Penjelasan sederhana namun mampu membuat dada Jean dan Brandon terasa sesak. 

***

Brandon terbangun mendengar suara misterius yang berasal dari arah dapur. Kamarnya terletak di lantai bawah, berbatasan dengan ruang televisi. Sementara dapur terletak di posisi paling ujung, setelah ruang televisi.

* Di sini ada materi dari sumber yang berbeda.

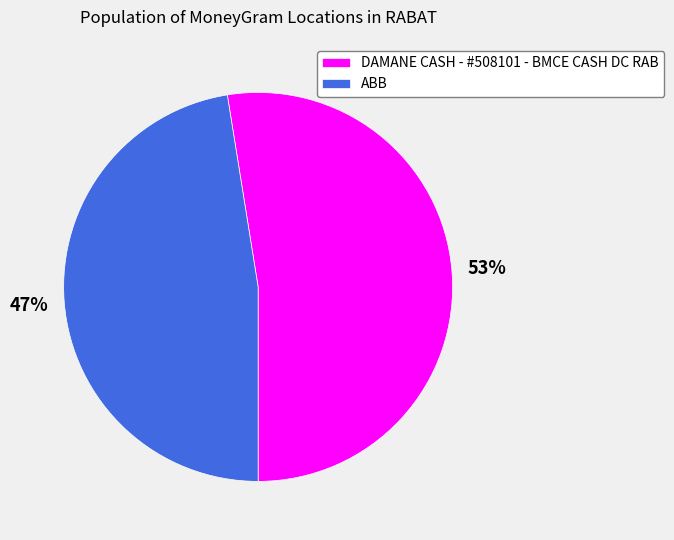

To the nearest percent, what percentage of the pie is ABB?

47%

Perlahan, Brandon bangkit dari ranjang. Mengendap keluar dari kamar sambil memegang tongkat baseball yang selalu ia simpan di sisi nakas. 

Dia menempelkan tubuhnya di dinding pembatas antara ruang televisi dengan dapur. Brandon mengintip perlahan dan menangkap siluet tubuh seseorang sedang berdiri di depan bak cuci piring yang menghadap ke jendela. Brandon menyalakan lampu dapur secara tiba-tiba. Siluet ramping itu terhenyak dan memekik pelan.

"Daisy?"

"Brandon?"

Ucap mereka bersamaan.

"What are you doing here?" tanya Brandon.

"Aku.. aku tidak bisa tidur, aku takut mimpi buruk," jawab Daisy sembari menunduk. Jemarinya mempermainkan ujung rambutnya yang lurus. 

"Kau pernah bermimpi buruk sebelumnya? Sejak kejadian kau tenggelam?"

"Tidak! Hanya saja, sejak bayangan itu muncul di kepalaku siang tadi, aku jadi ketakutan," Daisy mendongak. Matanya mulai berkaca-kaca.

"Bayangan apa?" Brandon mendekati Daisy perlahan hingga berdiri berhadapan. 

Daisy sedikit terkesima ketika matanya sejajar dengan dada bidang David. Susah payah ia menelan ludah, lalu lurus menatap bola mata biru yang mempesona. "Bayangan seseorang mengejarku, seperti hendak melukaiku," jawabnya gugup.

"Aku juga memiliki banyak mimpi buruk, Daisy. Mimpi buruk yang menjadi nyata," Brandon menggeser posisinya ke samping, sejajar dengan Daisy, lalu menyandarkan pinggangnya ke meja dapur.

"Do you want to hear my story?" Entah apa yang merasukinya sampai-sampai ia bersikap sangat terbuka pada gadis yang baru dikenalnya selama seminggu itu. 

Gadis Asia berwajah bak boneka dengan bola mata bulat seperti kelereng. Wajah polos yang awalnya Brandon samakan dengan bajing piaraannya. 

Dia bertekad akan menceritakan segala tentang dirinya, pada Daisy. Hanya pada Daisy. Karena sepertinya, gadis itu sudah mendapat tempat spesial dalam hidupnya.